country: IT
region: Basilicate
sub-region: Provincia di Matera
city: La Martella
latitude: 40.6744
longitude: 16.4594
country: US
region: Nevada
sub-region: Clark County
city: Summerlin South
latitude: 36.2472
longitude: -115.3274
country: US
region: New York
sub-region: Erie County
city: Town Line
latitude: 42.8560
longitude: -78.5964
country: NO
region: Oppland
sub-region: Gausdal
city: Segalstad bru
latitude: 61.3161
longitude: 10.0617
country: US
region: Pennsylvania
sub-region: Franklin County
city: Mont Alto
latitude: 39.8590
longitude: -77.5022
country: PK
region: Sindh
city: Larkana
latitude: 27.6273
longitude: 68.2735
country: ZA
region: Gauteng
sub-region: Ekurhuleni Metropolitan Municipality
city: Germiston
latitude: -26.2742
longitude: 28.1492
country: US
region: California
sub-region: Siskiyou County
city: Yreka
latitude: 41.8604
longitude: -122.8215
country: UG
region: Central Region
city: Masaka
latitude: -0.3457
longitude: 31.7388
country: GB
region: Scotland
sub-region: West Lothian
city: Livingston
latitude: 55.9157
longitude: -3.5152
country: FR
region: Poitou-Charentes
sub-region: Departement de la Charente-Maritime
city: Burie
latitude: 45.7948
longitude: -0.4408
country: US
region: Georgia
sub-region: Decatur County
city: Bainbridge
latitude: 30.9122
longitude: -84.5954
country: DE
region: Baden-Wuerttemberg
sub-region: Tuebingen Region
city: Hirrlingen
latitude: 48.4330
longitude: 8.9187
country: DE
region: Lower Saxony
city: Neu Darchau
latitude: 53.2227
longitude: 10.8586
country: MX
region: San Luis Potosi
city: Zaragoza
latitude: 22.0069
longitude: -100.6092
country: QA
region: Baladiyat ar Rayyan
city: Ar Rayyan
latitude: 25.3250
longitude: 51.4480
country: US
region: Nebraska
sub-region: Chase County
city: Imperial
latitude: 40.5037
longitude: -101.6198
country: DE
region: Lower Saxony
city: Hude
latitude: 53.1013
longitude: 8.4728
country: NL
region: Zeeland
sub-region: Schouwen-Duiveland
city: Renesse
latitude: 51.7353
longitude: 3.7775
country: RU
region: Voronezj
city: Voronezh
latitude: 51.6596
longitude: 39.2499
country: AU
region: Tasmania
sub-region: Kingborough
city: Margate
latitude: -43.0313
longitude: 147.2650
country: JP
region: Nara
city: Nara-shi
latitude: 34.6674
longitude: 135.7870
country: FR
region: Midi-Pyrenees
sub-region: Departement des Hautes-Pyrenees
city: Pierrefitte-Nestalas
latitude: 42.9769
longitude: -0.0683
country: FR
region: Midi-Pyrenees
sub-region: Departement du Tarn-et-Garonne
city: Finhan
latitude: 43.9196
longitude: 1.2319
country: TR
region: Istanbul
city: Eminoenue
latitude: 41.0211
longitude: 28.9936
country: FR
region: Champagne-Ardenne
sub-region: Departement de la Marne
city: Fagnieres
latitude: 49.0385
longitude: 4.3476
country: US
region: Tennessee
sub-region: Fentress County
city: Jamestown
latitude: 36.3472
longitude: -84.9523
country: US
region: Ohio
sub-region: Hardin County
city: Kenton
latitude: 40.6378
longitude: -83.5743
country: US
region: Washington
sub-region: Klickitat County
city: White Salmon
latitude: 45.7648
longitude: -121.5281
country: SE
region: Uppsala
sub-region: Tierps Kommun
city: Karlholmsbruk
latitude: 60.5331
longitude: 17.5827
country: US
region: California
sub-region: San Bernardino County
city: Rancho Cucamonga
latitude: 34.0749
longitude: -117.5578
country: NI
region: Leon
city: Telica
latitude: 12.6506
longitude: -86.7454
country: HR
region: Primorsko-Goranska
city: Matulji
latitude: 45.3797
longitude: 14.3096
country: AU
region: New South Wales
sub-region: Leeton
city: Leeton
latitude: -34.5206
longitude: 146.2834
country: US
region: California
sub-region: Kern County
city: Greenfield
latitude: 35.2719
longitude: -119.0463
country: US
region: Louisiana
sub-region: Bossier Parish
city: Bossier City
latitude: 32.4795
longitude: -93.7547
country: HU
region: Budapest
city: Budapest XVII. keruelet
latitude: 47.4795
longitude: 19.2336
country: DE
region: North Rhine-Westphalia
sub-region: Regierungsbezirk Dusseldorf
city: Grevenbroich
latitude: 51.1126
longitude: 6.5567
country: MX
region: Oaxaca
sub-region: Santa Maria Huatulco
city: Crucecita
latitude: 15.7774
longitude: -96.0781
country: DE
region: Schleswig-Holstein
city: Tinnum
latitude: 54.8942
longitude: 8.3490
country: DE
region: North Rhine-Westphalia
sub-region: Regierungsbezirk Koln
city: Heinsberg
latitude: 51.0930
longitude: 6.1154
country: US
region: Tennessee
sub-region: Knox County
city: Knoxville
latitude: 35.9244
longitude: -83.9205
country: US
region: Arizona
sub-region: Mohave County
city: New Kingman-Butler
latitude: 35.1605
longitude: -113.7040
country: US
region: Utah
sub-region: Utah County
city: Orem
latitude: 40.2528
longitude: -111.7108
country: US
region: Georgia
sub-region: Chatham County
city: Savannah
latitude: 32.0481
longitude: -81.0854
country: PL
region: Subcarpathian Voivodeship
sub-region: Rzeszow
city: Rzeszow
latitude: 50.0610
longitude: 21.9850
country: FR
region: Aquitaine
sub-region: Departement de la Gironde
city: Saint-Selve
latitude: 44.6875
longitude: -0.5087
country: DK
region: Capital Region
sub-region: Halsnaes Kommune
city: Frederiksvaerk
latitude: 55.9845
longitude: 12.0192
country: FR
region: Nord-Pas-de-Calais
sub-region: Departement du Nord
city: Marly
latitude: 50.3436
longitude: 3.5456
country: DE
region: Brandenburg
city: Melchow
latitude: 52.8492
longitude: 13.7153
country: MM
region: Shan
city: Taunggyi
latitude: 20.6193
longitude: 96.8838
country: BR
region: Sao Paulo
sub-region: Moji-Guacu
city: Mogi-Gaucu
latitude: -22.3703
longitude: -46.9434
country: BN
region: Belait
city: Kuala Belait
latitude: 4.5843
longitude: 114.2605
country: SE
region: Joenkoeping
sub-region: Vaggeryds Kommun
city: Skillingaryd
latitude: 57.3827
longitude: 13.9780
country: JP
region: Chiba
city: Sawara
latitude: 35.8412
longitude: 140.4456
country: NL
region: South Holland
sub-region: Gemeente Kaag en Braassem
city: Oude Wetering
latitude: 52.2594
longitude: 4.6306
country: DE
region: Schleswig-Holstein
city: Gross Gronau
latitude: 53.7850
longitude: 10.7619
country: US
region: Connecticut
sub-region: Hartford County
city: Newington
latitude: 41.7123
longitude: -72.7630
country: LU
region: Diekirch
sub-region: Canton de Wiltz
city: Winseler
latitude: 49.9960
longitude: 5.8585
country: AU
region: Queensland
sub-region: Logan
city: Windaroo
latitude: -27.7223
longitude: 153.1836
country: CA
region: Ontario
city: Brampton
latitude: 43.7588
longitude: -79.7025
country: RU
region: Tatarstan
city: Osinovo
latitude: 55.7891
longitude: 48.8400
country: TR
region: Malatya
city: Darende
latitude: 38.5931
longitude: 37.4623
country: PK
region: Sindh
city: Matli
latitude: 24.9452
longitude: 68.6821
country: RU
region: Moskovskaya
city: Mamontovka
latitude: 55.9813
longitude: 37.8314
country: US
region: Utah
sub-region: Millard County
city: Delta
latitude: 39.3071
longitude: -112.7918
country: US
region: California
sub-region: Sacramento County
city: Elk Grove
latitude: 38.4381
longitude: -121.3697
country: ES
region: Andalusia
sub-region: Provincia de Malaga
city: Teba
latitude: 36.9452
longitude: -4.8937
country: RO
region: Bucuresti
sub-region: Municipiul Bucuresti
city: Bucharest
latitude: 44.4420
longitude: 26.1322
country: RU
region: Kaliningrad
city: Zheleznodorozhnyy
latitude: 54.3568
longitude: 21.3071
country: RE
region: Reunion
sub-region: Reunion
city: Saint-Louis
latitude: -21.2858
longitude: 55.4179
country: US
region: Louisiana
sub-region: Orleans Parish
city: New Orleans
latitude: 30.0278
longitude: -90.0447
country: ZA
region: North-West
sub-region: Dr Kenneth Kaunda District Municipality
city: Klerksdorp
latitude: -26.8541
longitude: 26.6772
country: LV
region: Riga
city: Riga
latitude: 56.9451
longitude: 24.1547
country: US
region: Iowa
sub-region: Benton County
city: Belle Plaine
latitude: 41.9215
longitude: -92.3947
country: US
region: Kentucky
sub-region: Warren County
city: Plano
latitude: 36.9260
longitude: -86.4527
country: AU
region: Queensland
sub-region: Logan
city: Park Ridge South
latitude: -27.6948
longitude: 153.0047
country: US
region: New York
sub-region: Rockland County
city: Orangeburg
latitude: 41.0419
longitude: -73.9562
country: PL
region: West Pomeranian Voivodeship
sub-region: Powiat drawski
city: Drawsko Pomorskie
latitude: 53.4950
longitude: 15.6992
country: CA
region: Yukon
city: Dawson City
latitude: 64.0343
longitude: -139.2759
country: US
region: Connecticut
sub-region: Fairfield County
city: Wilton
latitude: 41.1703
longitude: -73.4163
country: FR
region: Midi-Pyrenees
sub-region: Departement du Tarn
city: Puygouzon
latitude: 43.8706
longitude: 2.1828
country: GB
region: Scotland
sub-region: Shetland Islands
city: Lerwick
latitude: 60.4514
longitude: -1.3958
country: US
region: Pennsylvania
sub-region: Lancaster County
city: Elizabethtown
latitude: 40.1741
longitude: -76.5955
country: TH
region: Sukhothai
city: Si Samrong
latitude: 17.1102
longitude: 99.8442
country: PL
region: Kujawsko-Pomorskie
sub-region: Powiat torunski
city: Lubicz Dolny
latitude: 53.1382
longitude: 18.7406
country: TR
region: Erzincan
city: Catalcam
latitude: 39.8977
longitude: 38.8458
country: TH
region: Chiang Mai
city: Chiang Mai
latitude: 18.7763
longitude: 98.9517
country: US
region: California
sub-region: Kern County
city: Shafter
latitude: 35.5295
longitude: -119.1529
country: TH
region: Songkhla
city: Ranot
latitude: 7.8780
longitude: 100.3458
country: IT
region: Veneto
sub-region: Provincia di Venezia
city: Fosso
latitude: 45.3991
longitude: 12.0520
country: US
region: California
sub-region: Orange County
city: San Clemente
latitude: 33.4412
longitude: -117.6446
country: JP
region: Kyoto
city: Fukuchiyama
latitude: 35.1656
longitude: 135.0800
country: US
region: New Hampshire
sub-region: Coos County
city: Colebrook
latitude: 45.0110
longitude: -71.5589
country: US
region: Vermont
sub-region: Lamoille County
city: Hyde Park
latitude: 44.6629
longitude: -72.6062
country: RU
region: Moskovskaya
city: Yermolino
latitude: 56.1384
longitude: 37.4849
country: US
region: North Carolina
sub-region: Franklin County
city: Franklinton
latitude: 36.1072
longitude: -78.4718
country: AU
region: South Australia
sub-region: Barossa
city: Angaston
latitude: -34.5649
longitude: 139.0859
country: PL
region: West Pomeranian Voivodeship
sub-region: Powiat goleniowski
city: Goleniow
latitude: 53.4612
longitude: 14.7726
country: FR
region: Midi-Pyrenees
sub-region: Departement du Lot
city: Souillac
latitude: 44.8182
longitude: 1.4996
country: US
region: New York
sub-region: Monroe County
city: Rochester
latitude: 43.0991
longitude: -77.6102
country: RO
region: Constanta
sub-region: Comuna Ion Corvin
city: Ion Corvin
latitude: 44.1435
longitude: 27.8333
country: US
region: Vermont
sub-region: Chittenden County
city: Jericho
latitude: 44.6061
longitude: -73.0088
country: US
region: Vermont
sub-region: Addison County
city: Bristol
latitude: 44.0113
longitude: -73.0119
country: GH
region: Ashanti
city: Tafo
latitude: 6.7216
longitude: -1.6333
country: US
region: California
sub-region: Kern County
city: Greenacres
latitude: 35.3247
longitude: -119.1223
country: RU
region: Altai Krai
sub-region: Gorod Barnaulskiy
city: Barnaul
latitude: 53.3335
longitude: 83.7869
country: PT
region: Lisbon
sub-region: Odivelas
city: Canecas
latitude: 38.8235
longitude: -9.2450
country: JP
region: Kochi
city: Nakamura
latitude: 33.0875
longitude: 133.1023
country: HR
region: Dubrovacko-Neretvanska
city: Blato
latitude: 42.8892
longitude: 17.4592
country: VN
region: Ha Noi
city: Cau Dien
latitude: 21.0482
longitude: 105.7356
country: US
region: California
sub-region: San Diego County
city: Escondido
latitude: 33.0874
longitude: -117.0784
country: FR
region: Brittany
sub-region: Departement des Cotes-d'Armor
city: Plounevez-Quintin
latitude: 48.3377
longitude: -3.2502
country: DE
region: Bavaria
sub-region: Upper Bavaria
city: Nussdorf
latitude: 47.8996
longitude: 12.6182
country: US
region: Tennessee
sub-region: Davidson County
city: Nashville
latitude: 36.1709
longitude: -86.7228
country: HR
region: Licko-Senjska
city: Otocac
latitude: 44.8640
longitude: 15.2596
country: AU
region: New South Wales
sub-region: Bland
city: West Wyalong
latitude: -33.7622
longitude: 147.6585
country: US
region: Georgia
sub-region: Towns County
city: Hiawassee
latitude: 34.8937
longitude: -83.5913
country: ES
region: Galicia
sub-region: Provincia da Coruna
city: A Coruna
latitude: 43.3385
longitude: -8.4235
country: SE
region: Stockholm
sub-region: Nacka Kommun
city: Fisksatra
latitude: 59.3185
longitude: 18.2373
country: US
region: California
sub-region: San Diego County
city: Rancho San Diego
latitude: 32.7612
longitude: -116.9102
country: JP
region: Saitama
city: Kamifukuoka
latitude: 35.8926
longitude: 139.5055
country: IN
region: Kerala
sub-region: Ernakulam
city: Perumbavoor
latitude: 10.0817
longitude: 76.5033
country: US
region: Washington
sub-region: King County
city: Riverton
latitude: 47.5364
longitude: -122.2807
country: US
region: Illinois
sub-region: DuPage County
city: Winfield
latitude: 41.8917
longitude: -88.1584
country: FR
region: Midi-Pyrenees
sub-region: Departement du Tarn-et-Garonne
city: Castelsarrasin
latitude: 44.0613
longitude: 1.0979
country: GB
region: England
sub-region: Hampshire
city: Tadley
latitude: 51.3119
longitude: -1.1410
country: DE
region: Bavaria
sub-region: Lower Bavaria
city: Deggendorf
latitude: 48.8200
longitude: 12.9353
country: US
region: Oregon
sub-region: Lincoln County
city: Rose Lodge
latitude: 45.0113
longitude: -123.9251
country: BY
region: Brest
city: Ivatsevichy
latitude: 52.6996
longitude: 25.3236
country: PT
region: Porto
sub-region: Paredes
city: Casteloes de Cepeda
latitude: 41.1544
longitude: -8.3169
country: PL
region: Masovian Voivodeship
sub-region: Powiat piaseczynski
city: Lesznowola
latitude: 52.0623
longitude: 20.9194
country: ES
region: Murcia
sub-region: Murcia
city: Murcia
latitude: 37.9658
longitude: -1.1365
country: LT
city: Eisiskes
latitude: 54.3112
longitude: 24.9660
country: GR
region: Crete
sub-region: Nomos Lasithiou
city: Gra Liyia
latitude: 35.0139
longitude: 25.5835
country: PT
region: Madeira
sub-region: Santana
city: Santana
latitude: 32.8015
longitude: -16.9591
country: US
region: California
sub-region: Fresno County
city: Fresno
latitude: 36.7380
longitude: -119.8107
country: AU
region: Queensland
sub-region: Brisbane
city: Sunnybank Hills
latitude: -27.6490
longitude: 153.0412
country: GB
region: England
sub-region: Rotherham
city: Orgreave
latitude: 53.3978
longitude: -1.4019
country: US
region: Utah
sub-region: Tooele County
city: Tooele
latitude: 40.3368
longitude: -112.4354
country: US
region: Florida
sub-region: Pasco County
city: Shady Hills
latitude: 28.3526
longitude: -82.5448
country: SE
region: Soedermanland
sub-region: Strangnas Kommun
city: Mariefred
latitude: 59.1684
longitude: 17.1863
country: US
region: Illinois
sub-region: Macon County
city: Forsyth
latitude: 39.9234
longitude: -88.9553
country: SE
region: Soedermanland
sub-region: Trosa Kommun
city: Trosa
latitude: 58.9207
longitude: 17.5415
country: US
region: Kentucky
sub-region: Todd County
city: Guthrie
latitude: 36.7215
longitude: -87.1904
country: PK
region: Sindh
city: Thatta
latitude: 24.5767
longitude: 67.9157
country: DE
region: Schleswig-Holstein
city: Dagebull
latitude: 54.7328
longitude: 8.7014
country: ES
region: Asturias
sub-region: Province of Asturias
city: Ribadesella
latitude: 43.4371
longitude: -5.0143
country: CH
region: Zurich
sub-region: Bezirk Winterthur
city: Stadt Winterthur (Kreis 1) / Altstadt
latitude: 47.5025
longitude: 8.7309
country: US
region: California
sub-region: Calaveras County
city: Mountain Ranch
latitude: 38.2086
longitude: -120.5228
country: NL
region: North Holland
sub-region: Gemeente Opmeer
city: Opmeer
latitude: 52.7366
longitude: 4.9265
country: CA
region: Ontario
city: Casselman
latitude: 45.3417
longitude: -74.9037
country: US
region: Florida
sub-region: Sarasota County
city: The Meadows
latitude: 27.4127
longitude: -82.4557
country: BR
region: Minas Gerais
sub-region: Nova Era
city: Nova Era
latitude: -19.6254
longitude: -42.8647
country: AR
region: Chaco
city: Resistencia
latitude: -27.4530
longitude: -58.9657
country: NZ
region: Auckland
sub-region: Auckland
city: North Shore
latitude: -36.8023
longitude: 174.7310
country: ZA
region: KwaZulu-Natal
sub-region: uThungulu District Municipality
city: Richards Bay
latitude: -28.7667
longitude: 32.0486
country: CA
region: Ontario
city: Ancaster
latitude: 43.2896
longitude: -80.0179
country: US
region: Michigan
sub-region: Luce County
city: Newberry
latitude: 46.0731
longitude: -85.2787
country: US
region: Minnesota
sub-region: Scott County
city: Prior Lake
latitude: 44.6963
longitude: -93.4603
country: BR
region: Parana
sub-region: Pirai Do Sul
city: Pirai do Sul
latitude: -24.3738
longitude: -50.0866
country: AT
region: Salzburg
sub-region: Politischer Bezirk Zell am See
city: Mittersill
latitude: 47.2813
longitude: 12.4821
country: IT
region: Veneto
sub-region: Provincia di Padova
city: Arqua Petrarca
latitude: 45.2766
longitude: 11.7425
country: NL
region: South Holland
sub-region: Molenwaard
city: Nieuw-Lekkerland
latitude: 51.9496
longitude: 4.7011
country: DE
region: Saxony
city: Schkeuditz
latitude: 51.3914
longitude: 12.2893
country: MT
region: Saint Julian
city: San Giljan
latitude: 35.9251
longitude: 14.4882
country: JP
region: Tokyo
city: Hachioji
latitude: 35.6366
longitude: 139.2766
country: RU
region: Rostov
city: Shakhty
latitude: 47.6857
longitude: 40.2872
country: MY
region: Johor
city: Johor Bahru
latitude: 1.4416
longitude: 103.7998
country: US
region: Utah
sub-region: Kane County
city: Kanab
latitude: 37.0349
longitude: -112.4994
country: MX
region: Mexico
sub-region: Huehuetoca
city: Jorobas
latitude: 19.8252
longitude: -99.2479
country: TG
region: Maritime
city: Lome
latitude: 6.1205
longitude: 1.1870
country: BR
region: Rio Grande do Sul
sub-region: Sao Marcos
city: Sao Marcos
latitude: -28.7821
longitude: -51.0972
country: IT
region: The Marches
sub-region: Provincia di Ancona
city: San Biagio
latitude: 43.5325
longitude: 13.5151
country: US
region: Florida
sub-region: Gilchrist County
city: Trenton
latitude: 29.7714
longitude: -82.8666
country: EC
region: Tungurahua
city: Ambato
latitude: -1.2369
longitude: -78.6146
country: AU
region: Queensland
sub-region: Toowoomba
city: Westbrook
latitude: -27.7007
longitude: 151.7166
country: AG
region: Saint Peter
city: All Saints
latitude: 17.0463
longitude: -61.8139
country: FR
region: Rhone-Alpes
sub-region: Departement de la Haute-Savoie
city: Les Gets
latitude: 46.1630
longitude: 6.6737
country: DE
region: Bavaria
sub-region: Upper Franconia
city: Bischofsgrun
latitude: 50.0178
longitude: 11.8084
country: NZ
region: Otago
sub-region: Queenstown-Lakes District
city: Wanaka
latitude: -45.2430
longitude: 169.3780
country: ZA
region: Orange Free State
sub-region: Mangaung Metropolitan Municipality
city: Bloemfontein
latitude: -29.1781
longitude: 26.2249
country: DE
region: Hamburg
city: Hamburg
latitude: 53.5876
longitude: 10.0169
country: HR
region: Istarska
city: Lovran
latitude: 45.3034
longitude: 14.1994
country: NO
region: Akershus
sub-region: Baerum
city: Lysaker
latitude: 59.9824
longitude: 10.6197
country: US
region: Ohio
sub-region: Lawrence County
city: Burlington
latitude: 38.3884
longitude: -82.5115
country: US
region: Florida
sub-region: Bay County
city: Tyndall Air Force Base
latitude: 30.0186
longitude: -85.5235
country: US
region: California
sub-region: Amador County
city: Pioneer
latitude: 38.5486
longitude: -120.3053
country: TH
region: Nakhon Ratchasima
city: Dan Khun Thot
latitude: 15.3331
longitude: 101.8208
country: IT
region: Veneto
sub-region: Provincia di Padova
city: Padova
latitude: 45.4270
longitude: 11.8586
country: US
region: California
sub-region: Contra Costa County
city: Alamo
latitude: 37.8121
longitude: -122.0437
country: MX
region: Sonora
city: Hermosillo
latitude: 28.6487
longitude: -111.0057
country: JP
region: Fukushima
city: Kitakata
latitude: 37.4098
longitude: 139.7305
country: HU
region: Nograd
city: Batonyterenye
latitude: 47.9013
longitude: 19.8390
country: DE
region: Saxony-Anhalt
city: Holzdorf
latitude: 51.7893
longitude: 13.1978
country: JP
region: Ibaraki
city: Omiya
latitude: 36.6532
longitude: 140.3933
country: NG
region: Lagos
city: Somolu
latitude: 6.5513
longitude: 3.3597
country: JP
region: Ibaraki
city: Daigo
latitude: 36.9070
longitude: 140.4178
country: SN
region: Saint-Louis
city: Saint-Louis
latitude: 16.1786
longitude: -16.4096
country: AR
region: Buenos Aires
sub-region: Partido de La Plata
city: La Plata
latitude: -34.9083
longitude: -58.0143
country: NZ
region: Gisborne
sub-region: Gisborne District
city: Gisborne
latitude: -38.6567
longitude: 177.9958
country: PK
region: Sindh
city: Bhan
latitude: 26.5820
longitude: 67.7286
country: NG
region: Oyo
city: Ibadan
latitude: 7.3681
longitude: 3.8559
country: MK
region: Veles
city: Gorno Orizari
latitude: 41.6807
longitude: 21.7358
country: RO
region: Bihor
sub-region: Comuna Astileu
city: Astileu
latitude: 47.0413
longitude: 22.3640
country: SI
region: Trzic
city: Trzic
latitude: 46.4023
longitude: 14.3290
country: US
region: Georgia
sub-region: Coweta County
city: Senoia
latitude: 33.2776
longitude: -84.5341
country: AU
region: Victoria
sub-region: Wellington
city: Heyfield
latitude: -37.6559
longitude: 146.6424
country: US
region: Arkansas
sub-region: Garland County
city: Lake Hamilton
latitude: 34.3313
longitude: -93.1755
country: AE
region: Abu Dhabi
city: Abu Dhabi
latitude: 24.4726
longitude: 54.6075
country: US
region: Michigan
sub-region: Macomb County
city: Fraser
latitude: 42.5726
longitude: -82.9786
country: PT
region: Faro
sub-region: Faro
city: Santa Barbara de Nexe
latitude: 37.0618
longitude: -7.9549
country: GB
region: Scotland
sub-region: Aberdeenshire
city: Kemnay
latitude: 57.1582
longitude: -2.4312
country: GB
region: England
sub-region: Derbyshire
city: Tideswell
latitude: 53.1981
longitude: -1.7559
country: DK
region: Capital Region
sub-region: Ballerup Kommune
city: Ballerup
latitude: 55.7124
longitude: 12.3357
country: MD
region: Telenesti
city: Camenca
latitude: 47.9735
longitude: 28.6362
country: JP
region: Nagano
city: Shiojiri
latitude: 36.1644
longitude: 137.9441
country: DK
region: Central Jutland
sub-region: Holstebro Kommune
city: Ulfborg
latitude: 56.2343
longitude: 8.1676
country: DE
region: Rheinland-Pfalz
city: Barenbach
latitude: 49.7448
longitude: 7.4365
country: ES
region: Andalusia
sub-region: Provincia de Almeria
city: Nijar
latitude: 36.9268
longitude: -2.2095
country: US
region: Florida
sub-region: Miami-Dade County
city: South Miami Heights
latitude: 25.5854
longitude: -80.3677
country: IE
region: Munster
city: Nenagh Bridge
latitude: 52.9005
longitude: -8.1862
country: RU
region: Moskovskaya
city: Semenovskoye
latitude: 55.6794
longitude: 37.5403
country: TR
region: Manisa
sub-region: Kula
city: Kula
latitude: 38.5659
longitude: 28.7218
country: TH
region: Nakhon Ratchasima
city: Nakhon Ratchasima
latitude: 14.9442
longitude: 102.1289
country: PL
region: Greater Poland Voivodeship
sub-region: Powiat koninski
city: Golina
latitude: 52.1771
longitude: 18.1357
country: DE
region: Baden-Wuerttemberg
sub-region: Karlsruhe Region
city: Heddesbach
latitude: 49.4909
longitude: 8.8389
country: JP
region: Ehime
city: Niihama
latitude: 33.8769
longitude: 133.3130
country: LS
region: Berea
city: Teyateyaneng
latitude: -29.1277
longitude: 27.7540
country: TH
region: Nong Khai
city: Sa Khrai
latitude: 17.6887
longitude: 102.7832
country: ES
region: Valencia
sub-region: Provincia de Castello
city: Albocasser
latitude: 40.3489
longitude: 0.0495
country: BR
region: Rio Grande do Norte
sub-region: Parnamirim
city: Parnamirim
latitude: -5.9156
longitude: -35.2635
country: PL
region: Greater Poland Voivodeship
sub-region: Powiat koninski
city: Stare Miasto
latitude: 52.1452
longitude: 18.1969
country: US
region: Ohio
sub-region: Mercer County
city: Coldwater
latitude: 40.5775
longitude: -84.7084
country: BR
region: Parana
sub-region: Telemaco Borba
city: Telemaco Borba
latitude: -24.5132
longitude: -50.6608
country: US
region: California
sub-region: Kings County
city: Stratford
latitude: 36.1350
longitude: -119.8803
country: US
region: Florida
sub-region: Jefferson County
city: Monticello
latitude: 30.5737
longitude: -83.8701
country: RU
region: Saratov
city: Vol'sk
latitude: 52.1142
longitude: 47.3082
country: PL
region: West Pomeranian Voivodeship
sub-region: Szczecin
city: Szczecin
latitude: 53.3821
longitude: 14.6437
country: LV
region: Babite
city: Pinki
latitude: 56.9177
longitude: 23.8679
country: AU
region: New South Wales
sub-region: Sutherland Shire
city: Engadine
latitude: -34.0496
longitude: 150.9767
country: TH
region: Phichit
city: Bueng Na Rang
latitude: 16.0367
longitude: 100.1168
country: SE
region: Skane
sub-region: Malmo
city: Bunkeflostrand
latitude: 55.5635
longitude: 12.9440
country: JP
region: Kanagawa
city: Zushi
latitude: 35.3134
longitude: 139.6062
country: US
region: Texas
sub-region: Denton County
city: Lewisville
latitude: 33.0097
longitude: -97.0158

[SHORT PROBLEM]
Starting at the line that has "sub-region: Lower Bavaria" and stopping after the line that has "latitude: 52.6996", write those rows from above out again with "city" switched to "town" and everything else left as it is.

[RESPONSE FOR THIS EXERCISE]
sub-region: Lower Bavaria
town: Deggendorf
latitude: 48.8200
longitude: 12.9353
country: US
region: Oregon
sub-region: Lincoln County
town: Rose Lodge
latitude: 45.0113
longitude: -123.9251
country: BY
region: Brest
town: Ivatsevichy
latitude: 52.6996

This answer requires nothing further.